__INSTRUCTIONS FOR THE TASK__. Line by line, the entries below are to be reproduced unaltered.

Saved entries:
========================
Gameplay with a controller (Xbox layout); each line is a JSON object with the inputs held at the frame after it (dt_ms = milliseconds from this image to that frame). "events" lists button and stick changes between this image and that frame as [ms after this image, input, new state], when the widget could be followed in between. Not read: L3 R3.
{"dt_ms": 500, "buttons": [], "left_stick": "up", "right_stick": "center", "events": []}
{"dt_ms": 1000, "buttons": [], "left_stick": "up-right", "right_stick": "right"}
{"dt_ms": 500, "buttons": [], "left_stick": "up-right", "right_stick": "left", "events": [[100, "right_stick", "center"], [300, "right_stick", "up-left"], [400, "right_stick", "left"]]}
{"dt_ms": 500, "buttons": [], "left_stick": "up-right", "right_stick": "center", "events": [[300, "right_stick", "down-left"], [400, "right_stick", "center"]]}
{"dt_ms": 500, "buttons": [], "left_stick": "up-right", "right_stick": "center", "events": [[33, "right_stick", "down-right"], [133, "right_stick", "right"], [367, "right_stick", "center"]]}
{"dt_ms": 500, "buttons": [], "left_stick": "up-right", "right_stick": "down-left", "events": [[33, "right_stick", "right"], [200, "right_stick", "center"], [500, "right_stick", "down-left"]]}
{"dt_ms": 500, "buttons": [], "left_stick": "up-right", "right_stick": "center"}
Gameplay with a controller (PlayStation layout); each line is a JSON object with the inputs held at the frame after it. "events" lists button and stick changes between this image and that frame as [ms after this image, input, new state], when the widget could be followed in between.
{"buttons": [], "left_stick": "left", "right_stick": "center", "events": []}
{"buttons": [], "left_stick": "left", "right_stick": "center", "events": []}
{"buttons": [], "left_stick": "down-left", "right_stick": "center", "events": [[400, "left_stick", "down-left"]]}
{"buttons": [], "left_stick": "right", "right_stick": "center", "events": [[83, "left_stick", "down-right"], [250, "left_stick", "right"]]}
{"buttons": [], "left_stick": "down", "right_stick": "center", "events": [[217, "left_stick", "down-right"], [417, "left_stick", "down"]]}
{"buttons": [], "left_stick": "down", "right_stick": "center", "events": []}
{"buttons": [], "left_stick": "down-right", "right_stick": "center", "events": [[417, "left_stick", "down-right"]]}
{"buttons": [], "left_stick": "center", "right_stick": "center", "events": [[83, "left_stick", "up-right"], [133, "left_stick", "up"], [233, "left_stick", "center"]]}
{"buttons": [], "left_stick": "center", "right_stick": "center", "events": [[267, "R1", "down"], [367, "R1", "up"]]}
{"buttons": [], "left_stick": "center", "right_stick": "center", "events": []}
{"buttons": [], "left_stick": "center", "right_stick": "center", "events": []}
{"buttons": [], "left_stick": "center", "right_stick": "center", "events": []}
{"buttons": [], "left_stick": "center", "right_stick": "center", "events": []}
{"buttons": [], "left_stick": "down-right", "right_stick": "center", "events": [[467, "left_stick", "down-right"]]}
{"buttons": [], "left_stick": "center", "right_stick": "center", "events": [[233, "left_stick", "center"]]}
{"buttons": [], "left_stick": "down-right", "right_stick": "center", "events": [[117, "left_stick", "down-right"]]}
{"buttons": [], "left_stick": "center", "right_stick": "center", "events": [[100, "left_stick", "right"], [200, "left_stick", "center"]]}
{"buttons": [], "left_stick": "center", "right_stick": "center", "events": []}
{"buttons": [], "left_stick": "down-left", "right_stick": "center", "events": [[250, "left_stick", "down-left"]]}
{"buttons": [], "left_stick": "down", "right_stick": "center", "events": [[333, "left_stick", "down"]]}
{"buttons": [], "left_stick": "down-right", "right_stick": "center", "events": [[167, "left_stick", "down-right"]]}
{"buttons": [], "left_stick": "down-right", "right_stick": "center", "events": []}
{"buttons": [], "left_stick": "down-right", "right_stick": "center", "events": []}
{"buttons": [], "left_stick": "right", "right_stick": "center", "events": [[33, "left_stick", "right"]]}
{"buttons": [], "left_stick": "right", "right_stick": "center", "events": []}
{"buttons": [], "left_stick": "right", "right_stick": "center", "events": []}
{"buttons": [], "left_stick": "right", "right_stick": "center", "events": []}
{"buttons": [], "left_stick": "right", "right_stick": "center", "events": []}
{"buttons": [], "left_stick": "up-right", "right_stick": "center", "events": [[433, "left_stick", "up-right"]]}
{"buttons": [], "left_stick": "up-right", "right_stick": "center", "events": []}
========================
__PROBLEM SOLUTION__.
Gameplay with a controller (Xbox layout); each line is a JSON object with the inputs held at the frame after it (dt_ms = milliseconds from this image to that frame). "events" lists button and stick changes between this image and that frame as [ms after this image, input, new state], when the widget could be followed in between. Not read: L3 R3.
{"dt_ms": 500, "buttons": [], "left_stick": "up", "right_stick": "center", "events": []}
{"dt_ms": 1000, "buttons": [], "left_stick": "up-right", "right_stick": "right"}
{"dt_ms": 500, "buttons": [], "left_stick": "up-right", "right_stick": "left", "events": [[100, "right_stick", "center"], [300, "right_stick", "up-left"], [400, "right_stick", "left"]]}
{"dt_ms": 500, "buttons": [], "left_stick": "up-right", "right_stick": "center", "events": [[300, "right_stick", "down-left"], [400, "right_stick", "center"]]}
{"dt_ms": 500, "buttons": [], "left_stick": "up-right", "right_stick": "center", "events": [[33, "right_stick", "down-right"], [133, "right_stick", "right"], [367, "right_stick", "center"]]}
{"dt_ms": 500, "buttons": [], "left_stick": "up-right", "right_stick": "down-left", "events": [[33, "right_stick", "right"], [200, "right_stick", "center"], [500, "right_stick", "down-left"]]}
{"dt_ms": 500, "buttons": [], "left_stick": "up-right", "right_stick": "center"}
Gameplay with a controller (PlayStation layout); each line is a JSON object with the inputs held at the frame after it. "events" lists button and stick changes between this image and that frame as [ms after this image, input, new state], when the widget could be followed in between.
{"buttons": [], "left_stick": "left", "right_stick": "center", "events": []}
{"buttons": [], "left_stick": "left", "right_stick": "center", "events": []}
{"buttons": [], "left_stick": "down-left", "right_stick": "center", "events": [[400, "left_stick", "down-left"]]}
{"buttons": [], "left_stick": "right", "right_stick": "center", "events": [[83, "left_stick", "down-right"], [250, "left_stick", "right"]]}
{"buttons": [], "left_stick": "down", "right_stick": "center", "events": [[217, "left_stick", "down-right"], [417, "left_stick", "down"]]}
{"buttons": [], "left_stick": "down", "right_stick": "center", "events": []}
{"buttons": [], "left_stick": "down-right", "right_stick": "center", "events": [[417, "left_stick", "down-right"]]}
{"buttons": [], "left_stick": "center", "right_stick": "center", "events": [[83, "left_stick", "up-right"], [133, "left_stick", "up"], [233, "left_stick", "center"]]}
{"buttons": [], "left_stick": "center", "right_stick": "center", "events": [[267, "R1", "down"], [367, "R1", "up"]]}
{"buttons": [], "left_stick": "center", "right_stick": "center", "events": []}
{"buttons": [], "left_stick": "center", "right_stick": "center", "events": []}
{"buttons": [], "left_stick": "center", "right_stick": "center", "events": []}
{"buttons": [], "left_stick": "center", "right_stick": "center", "events": []}
{"buttons": [], "left_stick": "down-right", "right_stick": "center", "events": [[467, "left_stick", "down-right"]]}
{"buttons": [], "left_stick": "center", "right_stick": "center", "events": [[233, "left_stick", "center"]]}
{"buttons": [], "left_stick": "down-right", "right_stick": "center", "events": [[117, "left_stick", "down-right"]]}
{"buttons": [], "left_stick": "center", "right_stick": "center", "events": [[100, "left_stick", "right"], [200, "left_stick", "center"]]}
{"buttons": [], "left_stick": "center", "right_stick": "center", "events": []}
{"buttons": [], "left_stick": "down-left", "right_stick": "center", "events": [[250, "left_stick", "down-left"]]}
{"buttons": [], "left_stick": "down", "right_stick": "center", "events": [[333, "left_stick", "down"]]}
{"buttons": [], "left_stick": "down-right", "right_stick": "center", "events": [[167, "left_stick", "down-right"]]}
{"buttons": [], "left_stick": "down-right", "right_stick": "center", "events": []}
{"buttons": [], "left_stick": "down-right", "right_stick": "center", "events": []}
{"buttons": [], "left_stick": "right", "right_stick": "center", "events": [[33, "left_stick", "right"]]}
{"buttons": [], "left_stick": "right", "right_stick": "center", "events": []}
{"buttons": [], "left_stick": "right", "right_stick": "center", "events": []}
{"buttons": [], "left_stick": "right", "right_stick": "center", "events": []}
{"buttons": [], "left_stick": "right", "right_stick": "center", "events": []}
{"buttons": [], "left_stick": "up-right", "right_stick": "center", "events": [[433, "left_stick", "up-right"]]}
{"buttons": [], "left_stick": "up-right", "right_stick": "center", "events": []}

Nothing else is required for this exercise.